This gold coin, bearing the name and face of “Sponsian,” was long considered fake but has now been authenticated. The Hunterian, University of Glasgow
History is full of artifacts that later turn out to be fakes, but very occasionally the opposite can happen. New analysis of ancient Roman coins long dismissed as forgeries has found they appear to be authentic, revealing a previously unknown Roman emperor.
The coins in question were unearthed in Transylvania in 1713, and feature a portrait of a man’s face with the inscription “Sponsian.” That name doesn’t match any known Roman emperor or any other historical figure, and that, along with the crude craftsmanship and mismatched design features, led historians to dismiss the coins as poorly made fakes since the mid-19th century.
Now researchers at University College London and the University of Glasgow have investigated the strange coins’ origins more closely. The team examined one under powerful microscopes in visible and ultraviolet light, and with scanning electron microscopy and spectroscopy, and compared them to other coins confirmed to be genuine.

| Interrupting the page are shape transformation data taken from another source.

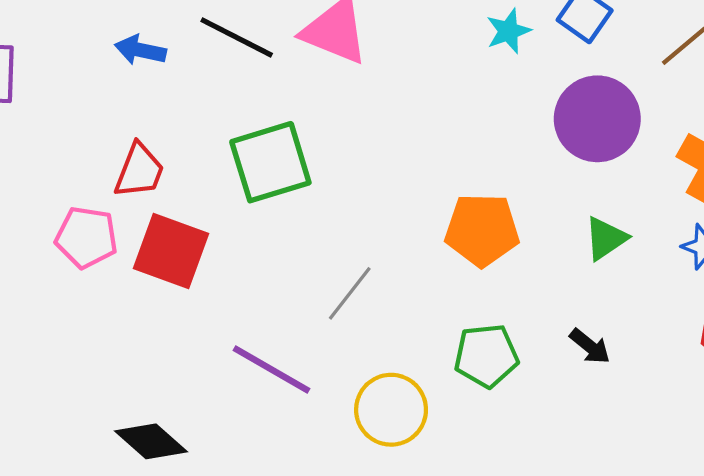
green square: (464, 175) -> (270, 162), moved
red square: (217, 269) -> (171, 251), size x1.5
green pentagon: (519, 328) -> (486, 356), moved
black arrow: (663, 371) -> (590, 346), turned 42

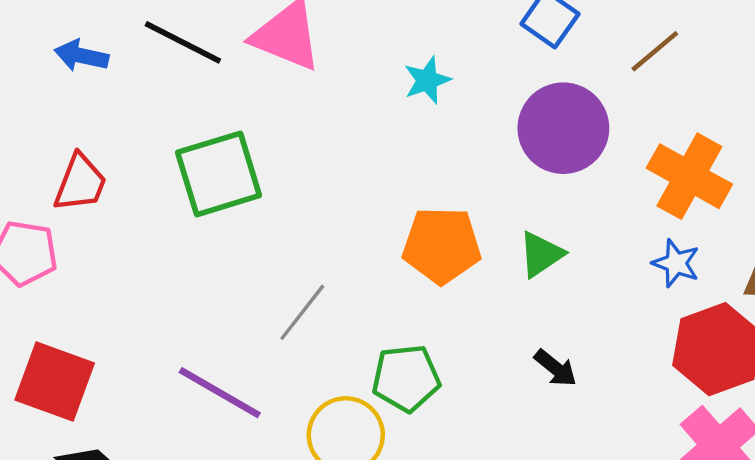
cyan star: (508, 31) -> (427, 80), moved
green triangle: (606, 238) -> (541, 254), moved
red square: (171, 251) -> (55, 381), moved
green pentagon: (486, 356) -> (406, 378), moved

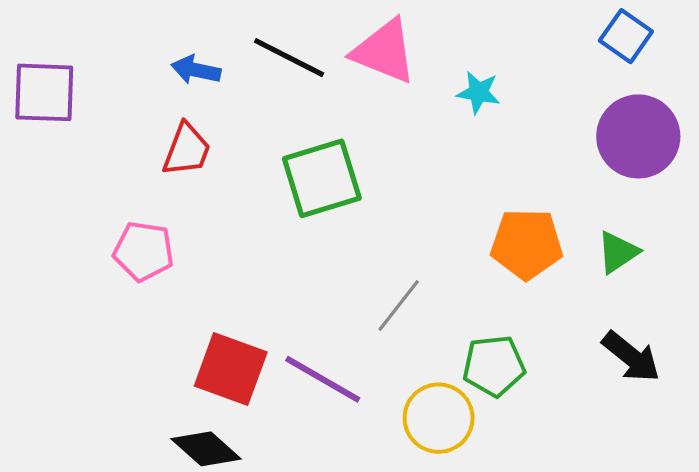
cyan star: (427, 80) -> (478, 92), moved, turned 30
red trapezoid: (80, 183) -> (187, 150), moved
black arrow: (556, 368) -> (631, 357), size x1.5
red square: (55, 381) -> (231, 369), moved

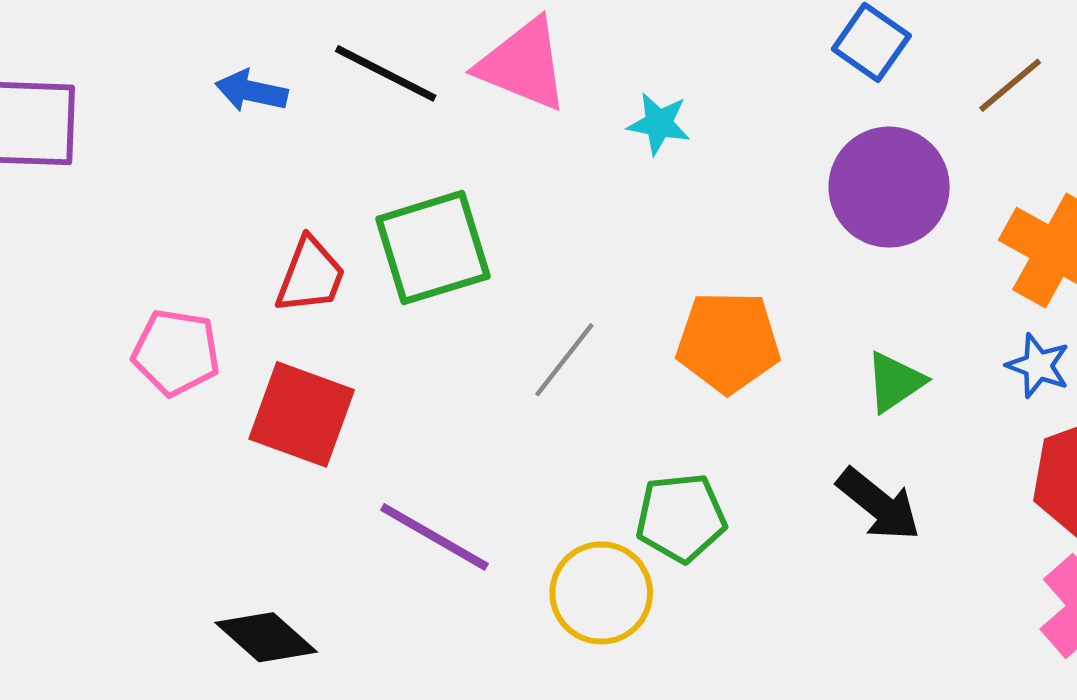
red trapezoid: (187, 150) -> (310, 276), moved
green triangle: (618, 252) -> (895, 382), moved
gray line: (399, 305) -> (564, 360), moved
red square: (231, 369) -> (302, 414), moved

This comprehensive analysis revealed that the coin’s surface bore patches of minerals that were cemented in place by silica – evidence of a natural process that occurs when something is buried for a long time. On top of that is a layer of oxidation products, which occur only after something has been re-exposed to air. The coin itself also showed microscopic scratch marks, the kind of wear-and-tear expected from having been in active circulation at some point.
All of these signs point to the coins being authentic, dating back almost 1,800 years. Based on these findings, the team developed a hypothesis on who this Sponsian was, how his face ended up on coins and why we’ve never heard of him.
The area in which the coins were originally discovered was once the Roman province of Dacia, known for its gold mines. Prior archeological studies have indicated that around the year 260 CE, Dacia found itself cut off from the rest of the Roman Empire. Sponsian may have been an army commander who took control to guide the region through the tumultuous time, and had coins bearing his likeness made to keep the local economy running while the official mint in Rome was inaccessible.
As such, Sponsian may not have been influential enough on a large scale for his name to have made it into surviving written history. It could also explain the crudeness of the coins.
“Scientific analysis of these ultra-rare coins rescues the emperor Sponsian from obscurity,” said Professor Paul Pearson, lead author of the study. “Our evidence suggests he ruled Roman Dacia, an isolated gold mining outpost, at a time when the empire was beset by civil wars and the borderlands were overrun by plundering invaders.”
Only two Sponsian coins are currently known to exist – a gold one housed at the Hunterian collection at the University of Glasgow, and a silver one in Brukenthal National Museum in Romania, near where they originated. After the studies on the gold one, the second was examined with powerful microscopes too and revealed similar signs of authenticity.
The research was published in the journal PLOS ONE.